(Records from a data collection)
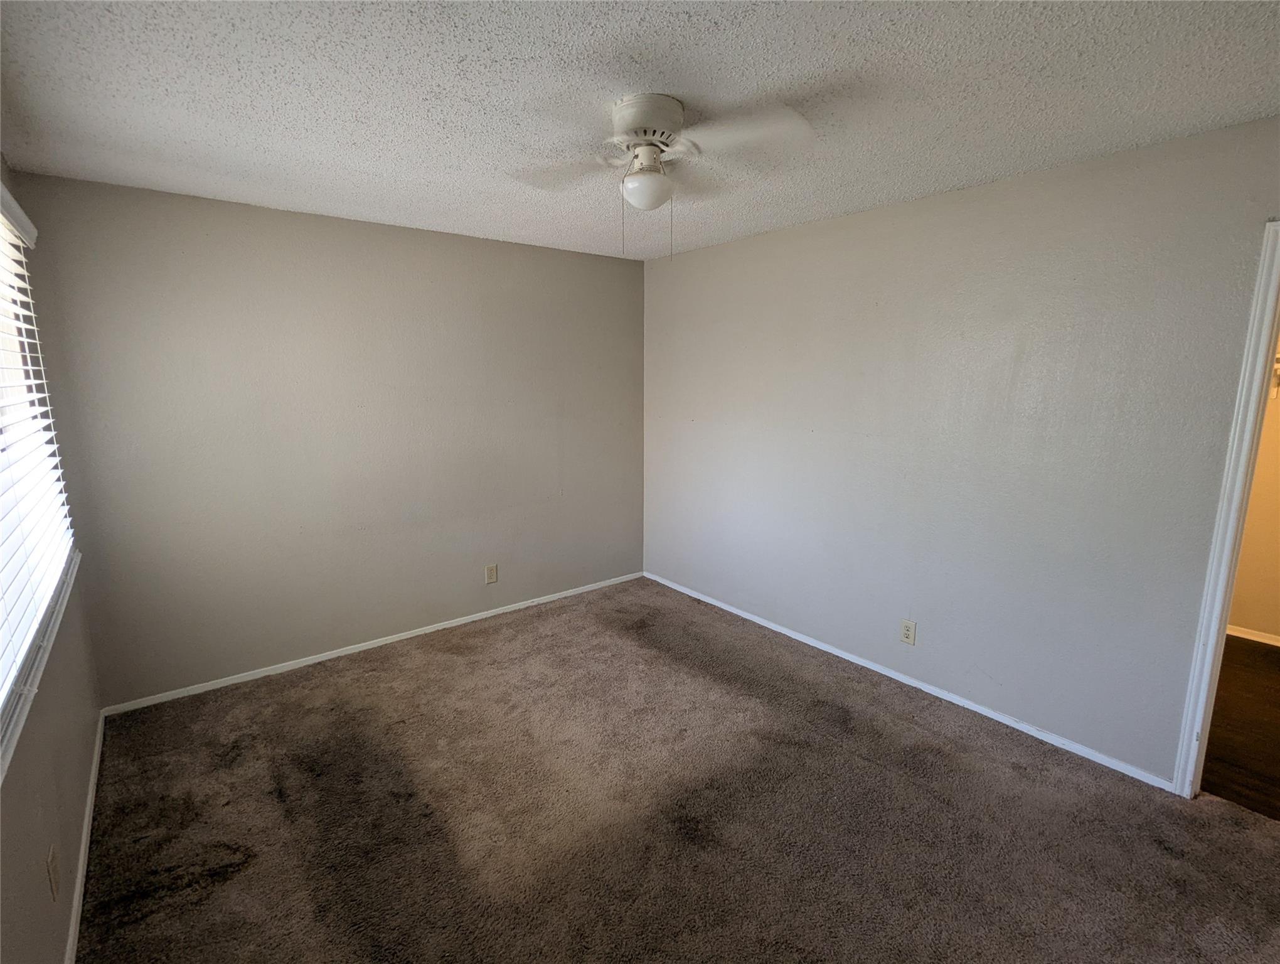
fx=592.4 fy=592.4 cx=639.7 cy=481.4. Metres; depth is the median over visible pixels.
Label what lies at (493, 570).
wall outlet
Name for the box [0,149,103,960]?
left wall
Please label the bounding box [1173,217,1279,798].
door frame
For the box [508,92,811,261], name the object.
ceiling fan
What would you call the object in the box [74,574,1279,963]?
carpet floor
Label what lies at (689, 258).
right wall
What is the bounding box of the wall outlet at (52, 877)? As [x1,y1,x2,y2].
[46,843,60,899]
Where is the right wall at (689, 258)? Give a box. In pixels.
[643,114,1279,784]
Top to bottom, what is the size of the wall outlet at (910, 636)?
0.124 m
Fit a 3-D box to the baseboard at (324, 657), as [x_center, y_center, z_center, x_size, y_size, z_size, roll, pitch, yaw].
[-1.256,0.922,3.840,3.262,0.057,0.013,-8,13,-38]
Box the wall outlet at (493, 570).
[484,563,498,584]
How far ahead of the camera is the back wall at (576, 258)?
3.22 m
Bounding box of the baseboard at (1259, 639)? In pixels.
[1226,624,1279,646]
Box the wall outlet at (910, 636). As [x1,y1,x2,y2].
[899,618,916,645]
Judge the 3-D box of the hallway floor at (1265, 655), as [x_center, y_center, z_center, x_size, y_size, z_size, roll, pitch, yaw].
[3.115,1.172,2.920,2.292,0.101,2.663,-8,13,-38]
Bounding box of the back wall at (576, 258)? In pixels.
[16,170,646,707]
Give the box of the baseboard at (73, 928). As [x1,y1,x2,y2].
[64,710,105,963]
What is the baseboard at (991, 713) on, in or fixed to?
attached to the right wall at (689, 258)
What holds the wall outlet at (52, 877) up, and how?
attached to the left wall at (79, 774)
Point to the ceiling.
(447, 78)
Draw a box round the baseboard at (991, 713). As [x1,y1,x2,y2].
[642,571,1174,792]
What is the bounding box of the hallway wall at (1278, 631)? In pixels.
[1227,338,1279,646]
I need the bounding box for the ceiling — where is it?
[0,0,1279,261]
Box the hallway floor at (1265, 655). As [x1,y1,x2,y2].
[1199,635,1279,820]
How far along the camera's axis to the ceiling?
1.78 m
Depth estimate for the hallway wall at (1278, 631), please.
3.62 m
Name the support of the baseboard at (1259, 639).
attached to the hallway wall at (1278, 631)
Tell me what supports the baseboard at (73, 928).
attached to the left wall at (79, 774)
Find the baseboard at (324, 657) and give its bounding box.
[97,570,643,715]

→ Your task: Starting at the line that contains "Name the support", print every line through the last one of the records, exactly and with nothing else.

→ Result for this exercise:
Name the support of the baseboard at (1259, 639).
attached to the hallway wall at (1278, 631)
Tell me what supports the baseboard at (73, 928).
attached to the left wall at (79, 774)
Find the baseboard at (324, 657) and give its bounding box.
[97,570,643,715]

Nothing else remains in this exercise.